I went to bed on Tuesday night with assurances from several sources that the election was still very close and that it might take many more hours to determine the winner — if any — of the 2024 US federal election. Roughly an hour later, it was apparently all over but the crying:
We’re sitting down to write this at 2 a.m., and by now it’s clear: Donald Trump is set to be the 47th president of the United States, and on track to win the electoral college and the popular vote. It is a stunning comeback.
The red wave that wasn’t in 2022 came crashing down tonight. Republicans have retaken control of the Senate. Control of Congress is still in the balance.
Going into tonight, Nate Silver ran 80,000 simulations of what could happen. In 40,012 of them, Kamala Harris won. Every pollster and pundit said the same: It was gonna be a squeaker. Too close to call. We wouldn’t know for days, maybe even weeks!
That’s not how it went down. Not at all.
Trump had won Pennsylvania before the night was out. And by 2:30 in the morning, he was onstage, surrounded by his family and Dana White, delivering his victory speech in West Palm Beach.
Tonight at our election party, the British historian Simon Sebag Montefiore said he hadn’t seen a comeback like this since Charles de Gaulle. But perhaps the only American echo of tonight is Richard Nixon. As Commentary editor John Podhoretz wrote on Twitter: “This is the most staggering political comeback in American history. Period. Nixon has held the comeback trophy for nearly 60 years. No longer.”
Why Trump won so convincingly — and why Kamala lost so fully — are themes we’ll cover over the coming weeks. But for now, enough from us.
In the same Front Page summary:
This race was the Democrats’ to lose. And they blew it. Badly. As of 2 a.m., there wasn’t a single county in the country in which Harris outperformed Joe Biden. What went wrong? Peter Savodnik has some ideas.
“They didn’t lose because they didn’t spend enough money,” writes Peter. “They didn’t lose because they failed to trot out enough celebrity influencers. They lost because they were consumed by their own self-flattery, their own sense of self-importance.”
And above all else, they lost because they lied. “They seemed to think that Americans wouldn’t mind that they had pretended Joe Biden was ‘sharp as a tack’, that they actually orchestrated a behind-the-scenes switcheroo, that the party that portrayed itself as the nation’s answer to fascism nominated its standard-bearer without consulting a single voter.”
Last night, the truth caught up with them.
Kamala Harris failed to retain Joe Biden’s record 81 million Democratic voters, falling back to about the same level of support (67 million) as Hillary Clinton in 2016 and Barack Obama in 2012. Weird.

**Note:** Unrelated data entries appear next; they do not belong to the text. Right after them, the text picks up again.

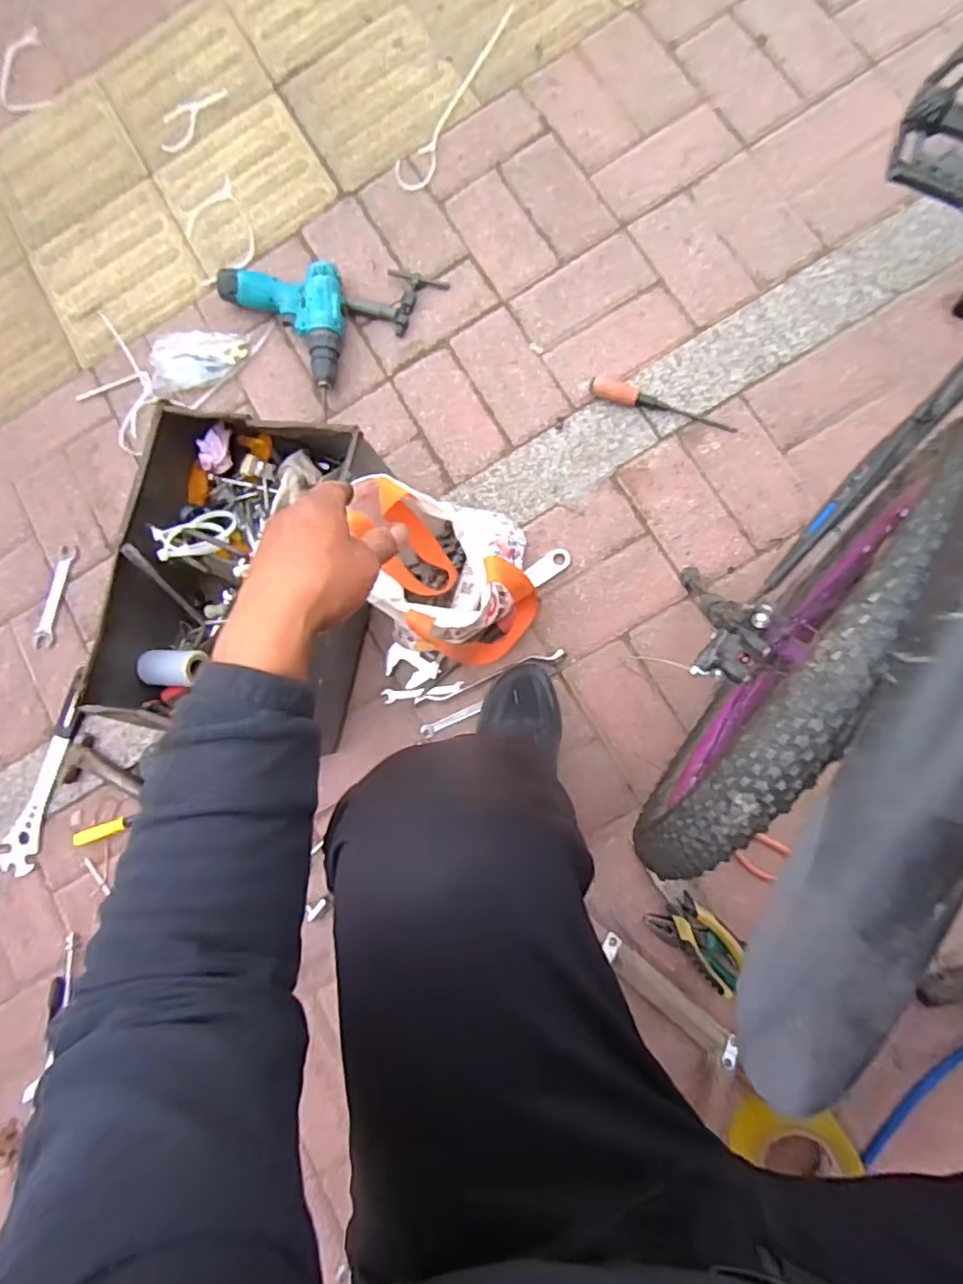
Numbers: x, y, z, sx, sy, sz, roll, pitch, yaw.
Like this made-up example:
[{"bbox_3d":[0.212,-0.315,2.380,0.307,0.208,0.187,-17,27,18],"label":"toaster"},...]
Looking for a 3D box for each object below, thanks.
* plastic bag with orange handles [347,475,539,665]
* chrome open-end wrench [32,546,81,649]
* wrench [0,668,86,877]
[{"bbox_3d":[-0.036,-0.089,0.745,0.187,0.194,0.222,-12,83,7],"label":"plastic bag with orange handles"},{"bbox_3d":[-0.658,-0.071,0.931,0.037,0.013,0.158,11,87,9],"label":"chrome open-end wrench"},{"bbox_3d":[-0.655,0.197,0.910,0.049,0.012,0.310,16,87,9],"label":"wrench"}]

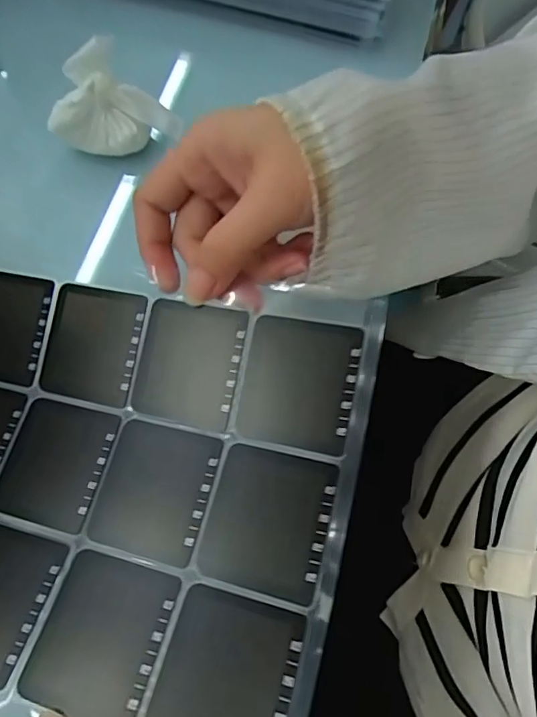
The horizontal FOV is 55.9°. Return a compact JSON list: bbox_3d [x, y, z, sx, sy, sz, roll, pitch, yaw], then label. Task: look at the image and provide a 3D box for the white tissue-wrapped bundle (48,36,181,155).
[{"bbox_3d":[-0.096,-0.161,0.317,0.081,0.042,0.045,-3,68,-3],"label":"white tissue-wrapped bundle"}]

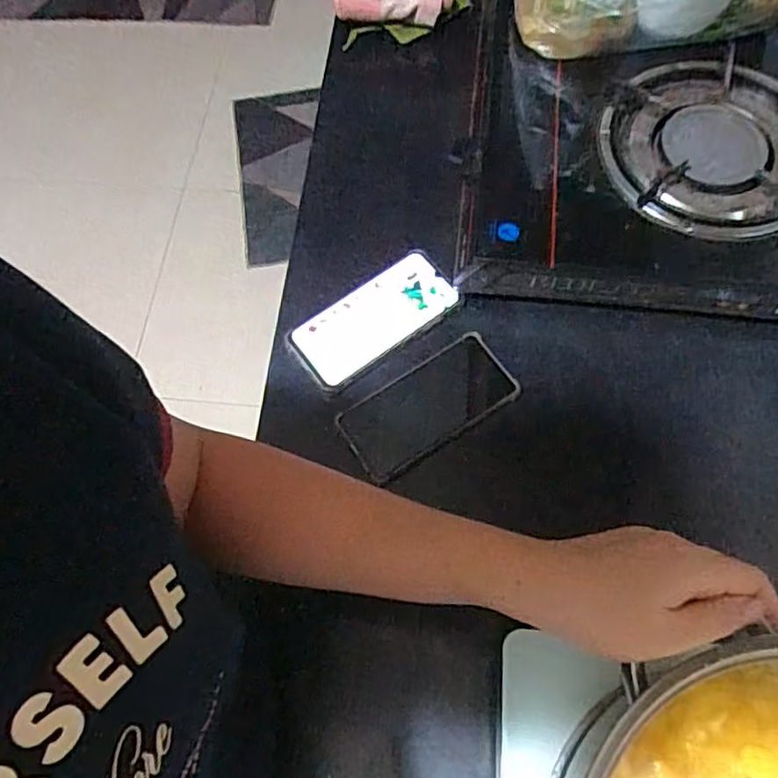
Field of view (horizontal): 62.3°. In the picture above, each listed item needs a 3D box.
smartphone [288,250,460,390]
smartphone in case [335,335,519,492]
[{"bbox_3d":[-0.014,-0.070,0.626,0.164,0.011,0.073,-36,70,-12],"label":"smartphone"},{"bbox_3d":[0.036,0.015,0.590,0.159,0.007,0.077,-32,69,-11],"label":"smartphone in case"}]

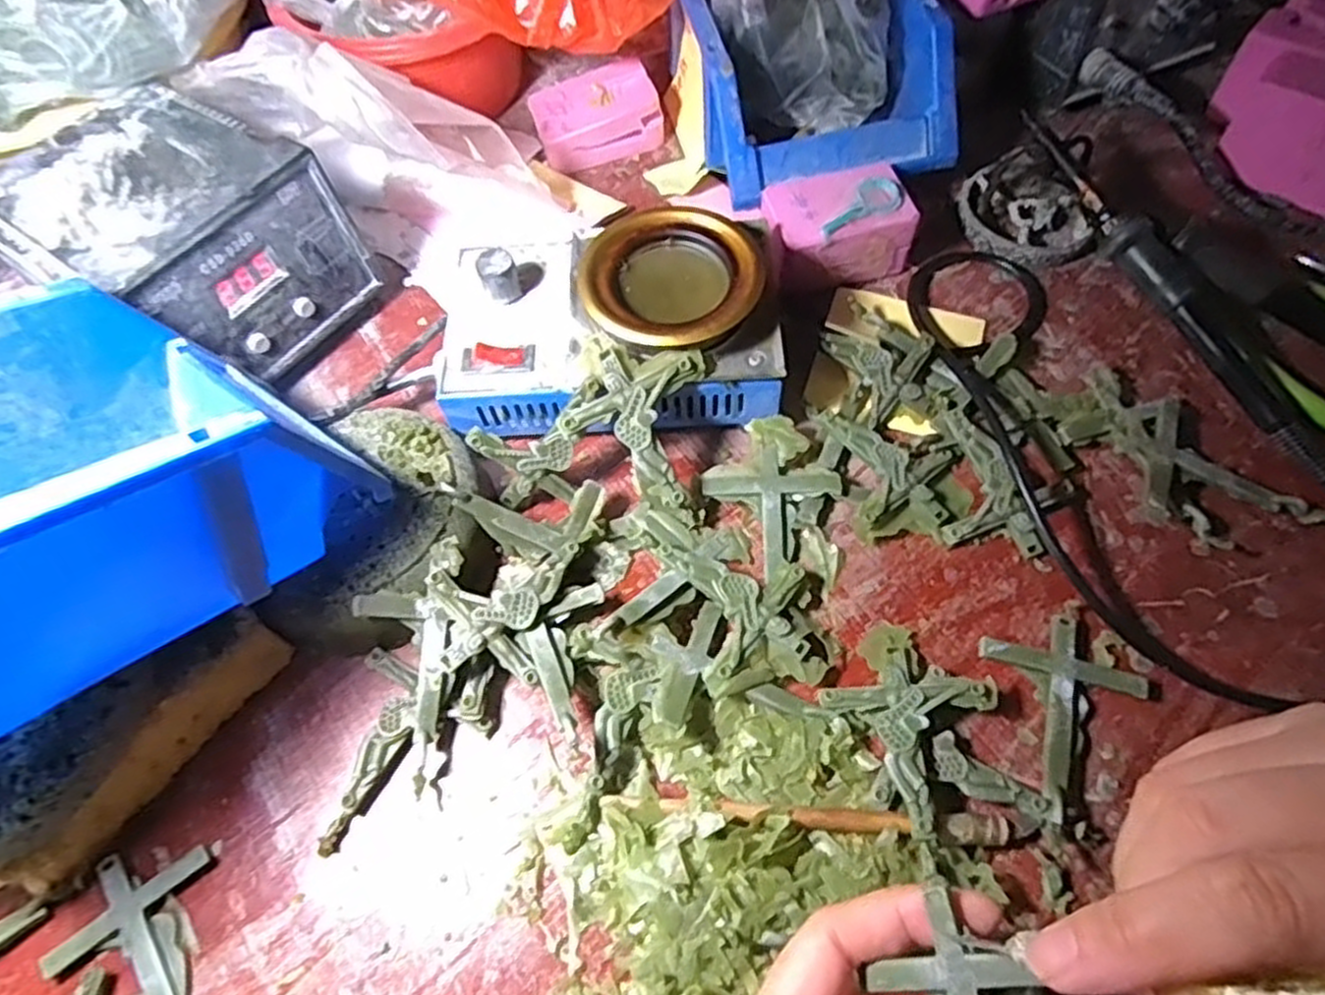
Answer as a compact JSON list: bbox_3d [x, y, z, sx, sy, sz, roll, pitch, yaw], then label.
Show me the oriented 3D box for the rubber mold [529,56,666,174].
[{"bbox_3d":[-0.039,-0.226,0.455,0.070,0.024,0.048,-19,62,-7],"label":"rubber mold"}]

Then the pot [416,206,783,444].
[{"bbox_3d":[-0.025,-0.081,0.354,0.153,0.053,0.092,-2,61,3],"label":"pot"}]

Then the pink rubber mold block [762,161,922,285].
[{"bbox_3d":[0.088,-0.138,0.393,0.068,0.035,0.045,-12,61,-3],"label":"pink rubber mold block"}]

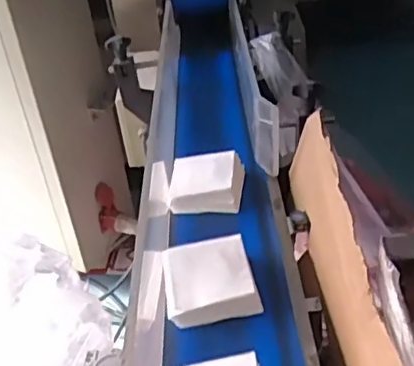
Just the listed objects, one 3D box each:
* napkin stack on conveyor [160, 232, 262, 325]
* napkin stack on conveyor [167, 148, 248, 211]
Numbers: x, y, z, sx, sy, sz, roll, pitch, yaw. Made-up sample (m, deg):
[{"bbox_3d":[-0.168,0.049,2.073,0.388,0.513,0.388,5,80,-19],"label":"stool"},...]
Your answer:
[{"bbox_3d":[0.001,0.109,0.690,0.095,0.039,0.101,-10,34,-5],"label":"napkin stack on conveyor"},{"bbox_3d":[-0.002,-0.001,0.854,0.100,0.046,0.100,-1,35,8],"label":"napkin stack on conveyor"}]

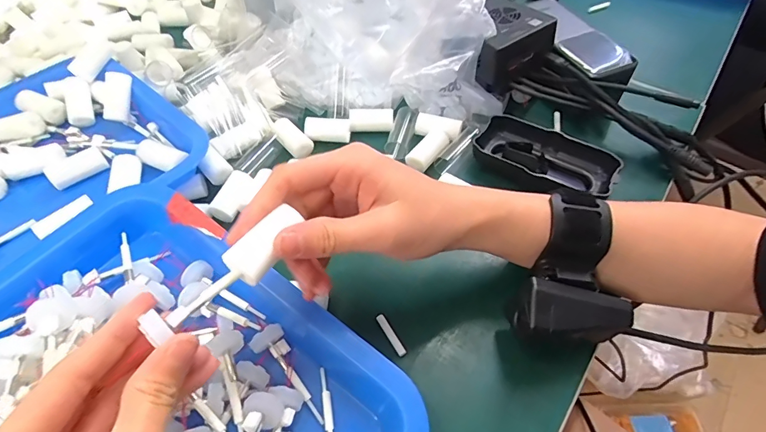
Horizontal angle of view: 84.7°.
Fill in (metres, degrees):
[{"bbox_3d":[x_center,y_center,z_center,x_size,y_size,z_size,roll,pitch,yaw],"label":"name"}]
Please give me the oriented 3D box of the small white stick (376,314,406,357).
[{"bbox_3d":[0.006,0.079,0.280,0.006,0.004,0.031,-27,57,-17],"label":"small white stick"}]

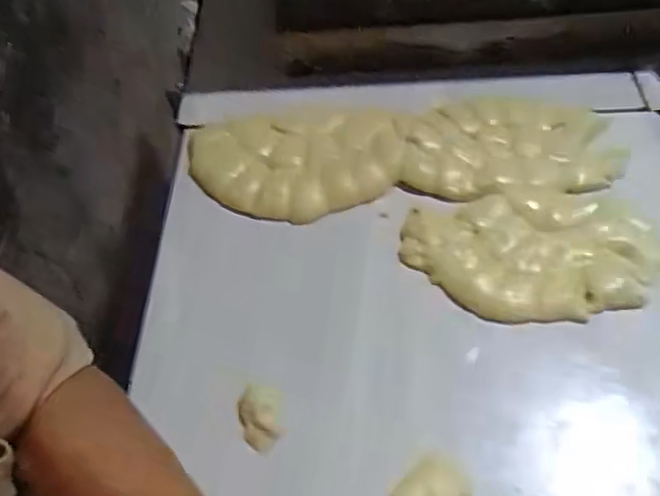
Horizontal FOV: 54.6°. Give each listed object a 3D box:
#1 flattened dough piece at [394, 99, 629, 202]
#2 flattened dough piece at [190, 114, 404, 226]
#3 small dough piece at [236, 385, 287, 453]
[{"bbox_3d":[0.176,-0.106,0.637,0.213,0.017,0.129,-6,53,3],"label":"flattened dough piece"},{"bbox_3d":[-0.037,-0.082,0.636,0.208,0.027,0.122,-3,53,5],"label":"flattened dough piece"},{"bbox_3d":[-0.052,0.127,0.480,0.033,0.020,0.046,-17,53,-6],"label":"small dough piece"}]

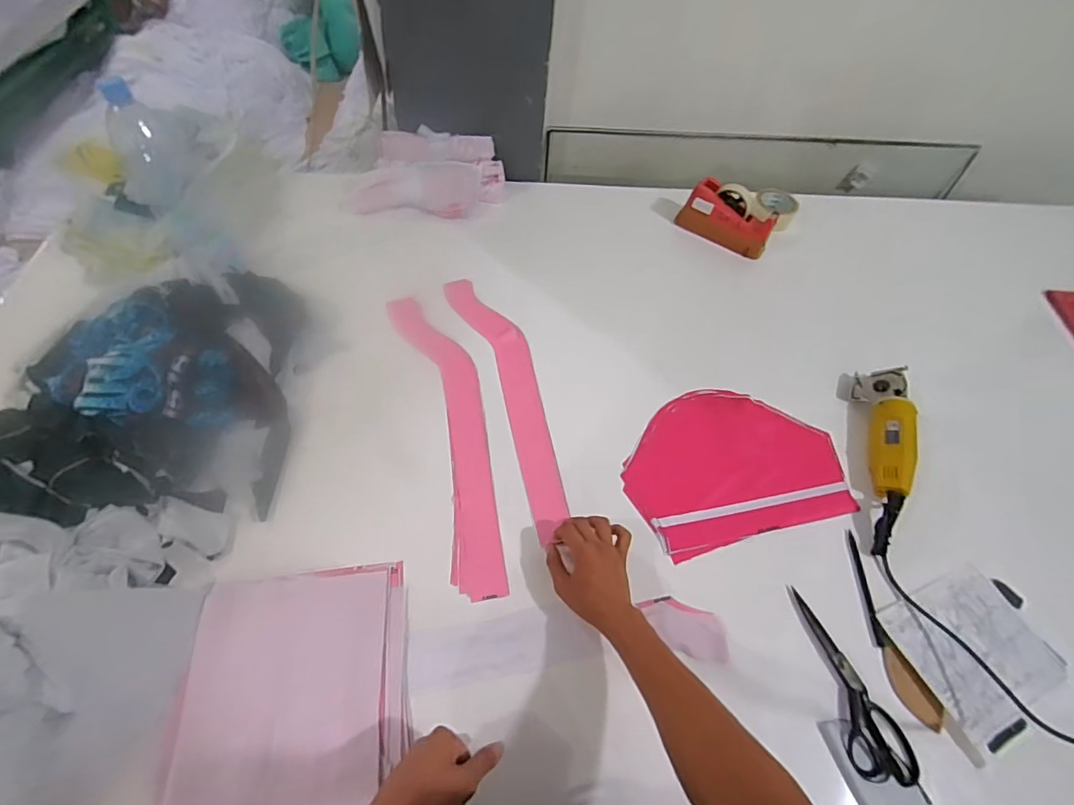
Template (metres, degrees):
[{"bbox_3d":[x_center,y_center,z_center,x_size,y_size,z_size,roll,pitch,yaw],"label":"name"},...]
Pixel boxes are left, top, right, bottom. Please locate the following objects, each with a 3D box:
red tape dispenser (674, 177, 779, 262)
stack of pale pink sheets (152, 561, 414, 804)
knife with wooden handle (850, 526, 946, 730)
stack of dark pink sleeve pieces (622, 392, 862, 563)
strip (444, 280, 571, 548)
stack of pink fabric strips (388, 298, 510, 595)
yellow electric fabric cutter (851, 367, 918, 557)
[{"bbox_3d":[0.416,-0.408,1.053,0.201,0.103,0.063,29,59,13],"label":"red tape dispenser"},{"bbox_3d":[-0.272,0.330,0.537,0.243,0.030,0.272,-5,57,-9],"label":"stack of pale pink sheets"},{"bbox_3d":[0.469,0.298,0.649,0.051,0.011,0.239,-1,56,-6],"label":"knife with wooden handle"},{"bbox_3d":[0.311,0.089,0.774,0.356,0.020,0.248,-12,58,-13],"label":"stack of dark pink sleeve pieces"},{"bbox_3d":[-0.039,-0.026,0.817,0.100,0.011,0.511,-14,61,-17],"label":"strip"},{"bbox_3d":[-0.133,0.029,0.766,0.108,0.010,0.542,-13,61,-14],"label":"stack of pink fabric strips"},{"bbox_3d":[0.560,0.079,0.770,0.075,0.062,0.338,16,56,6],"label":"yellow electric fabric cutter"}]

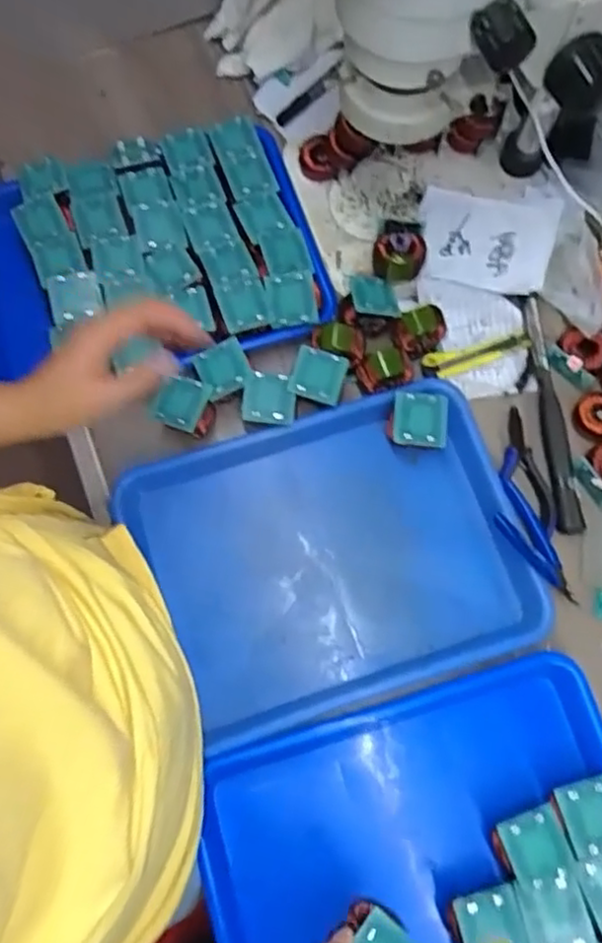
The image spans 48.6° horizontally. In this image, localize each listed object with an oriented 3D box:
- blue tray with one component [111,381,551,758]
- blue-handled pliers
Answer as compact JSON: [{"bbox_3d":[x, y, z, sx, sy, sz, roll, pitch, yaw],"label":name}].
[{"bbox_3d":[0.027,0.070,0.573,0.320,0.031,0.244,-16,74,-5],"label":"blue tray with one component"},{"bbox_3d":[0.197,0.026,0.581,0.053,0.018,0.170,-7,73,-3],"label":"blue-handled pliers"}]

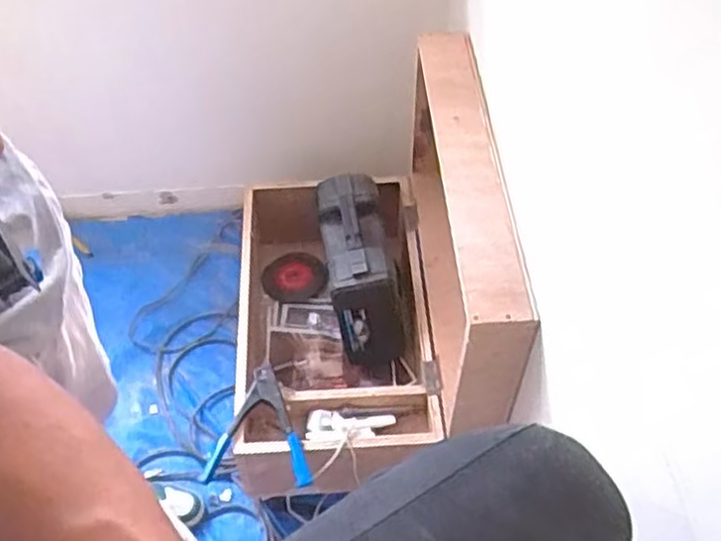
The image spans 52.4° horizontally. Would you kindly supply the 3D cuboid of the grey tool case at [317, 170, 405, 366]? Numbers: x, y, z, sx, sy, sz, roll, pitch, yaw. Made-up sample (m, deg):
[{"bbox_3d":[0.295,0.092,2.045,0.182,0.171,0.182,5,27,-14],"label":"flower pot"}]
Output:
[{"bbox_3d":[-0.002,-0.001,1.624,0.146,0.281,0.352,-11,52,-4],"label":"grey tool case"}]

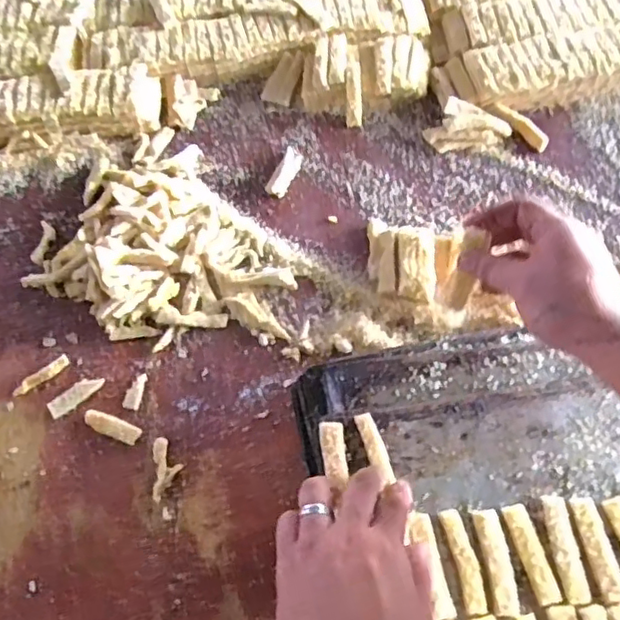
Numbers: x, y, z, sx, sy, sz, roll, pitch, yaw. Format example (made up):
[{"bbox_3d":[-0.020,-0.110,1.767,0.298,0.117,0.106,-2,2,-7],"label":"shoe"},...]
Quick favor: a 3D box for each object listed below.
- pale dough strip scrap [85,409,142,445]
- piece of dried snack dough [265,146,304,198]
[{"bbox_3d":[-0.184,0.108,0.577,0.055,0.006,0.019,18,67,12],"label":"pale dough strip scrap"},{"bbox_3d":[-0.027,-0.155,0.691,0.023,0.010,0.068,21,67,14],"label":"piece of dried snack dough"}]

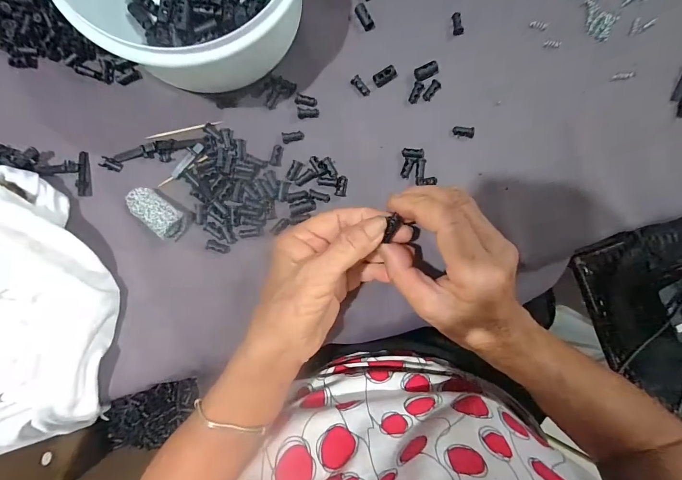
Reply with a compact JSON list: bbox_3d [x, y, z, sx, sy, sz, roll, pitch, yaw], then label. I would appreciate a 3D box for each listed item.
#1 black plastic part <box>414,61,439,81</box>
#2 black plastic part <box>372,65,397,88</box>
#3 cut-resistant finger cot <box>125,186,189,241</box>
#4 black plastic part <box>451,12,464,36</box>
[{"bbox_3d":[0.070,-0.139,0.272,0.022,0.004,0.011,-27,90,-3],"label":"black plastic part"},{"bbox_3d":[0.036,-0.135,0.270,0.019,0.007,0.009,-28,90,-3],"label":"black plastic part"},{"bbox_3d":[-0.145,-0.022,0.258,0.046,0.017,0.024,38,88,-1],"label":"cut-resistant finger cot"},{"bbox_3d":[0.097,-0.179,0.273,0.008,0.005,0.017,-13,92,-2],"label":"black plastic part"}]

Freddie deBoer wonders what the Democrats will end up blaming this loss on:
You can’t blame losing the popular vote and all seven swing states on Jill Stein.
You can’t blame losing the popular vote and all seven swing states on Putin and the Russians.
You can’t blame losing the popular vote and all seven swing states on Bernie Sanders and his supporters.
You can’t blame losing the popular vote and all seven swing states on Joe Rogan.
You can’t blame losing the popular vote and all seven swing states on Glenn Greenwald and The Young Turks.
You can’t blame losing the popular vote and all seven swing states on the decision to run with Tim Walz.
You can’t blame losing the popular vote and all seven swing states on the New York Times and its occasional Democrat-skeptical opinion pieces.
You can’t blame losing the popular vote and all seven swing states on Joe Biden for getting out of the race too late.
You can’t pull all the usual Democrat tricks. You have to actually figure out what’s wrong with your party, root and branch. Because you called the guy a fascist, again, and he walked right through that insult to the Oval Office, again. And the eternal question presents itself: what are you going to do about it?
Of course, some Trump supporters can’t help but get a little triumphal:
Donald J Trump has been elevated to the purple by the prince-electors at Aachen, and coronated in Rome by the Pope, so that he is now Imperator of the Holy Roman Empire, and of the Empire of Man, Rex Quondam et Rexque Futurum.
All Glory to God and to his anointed!
The Tribune Assembly of the Commoners in America, who retain a quaint custom of confirming the Electoral determination by local ballot, have also granted His Imperial Majesty the Mandate of the Commons.
[…]
JD Vance will be Executive-for-Life, and Elon the first Transhuman Immortal of the Noosphere. So far, so good.
Purple haired girls will no longer be allowed to twirk and grind in public, as show in the first scene, and modest dress codes will be decreed by the National Census Office. No more tattoos nor face piercings.
Also, involuntary concubinage will ensure a reverse of the demographic decline, the return to the fertility levels needed to colonize Mars.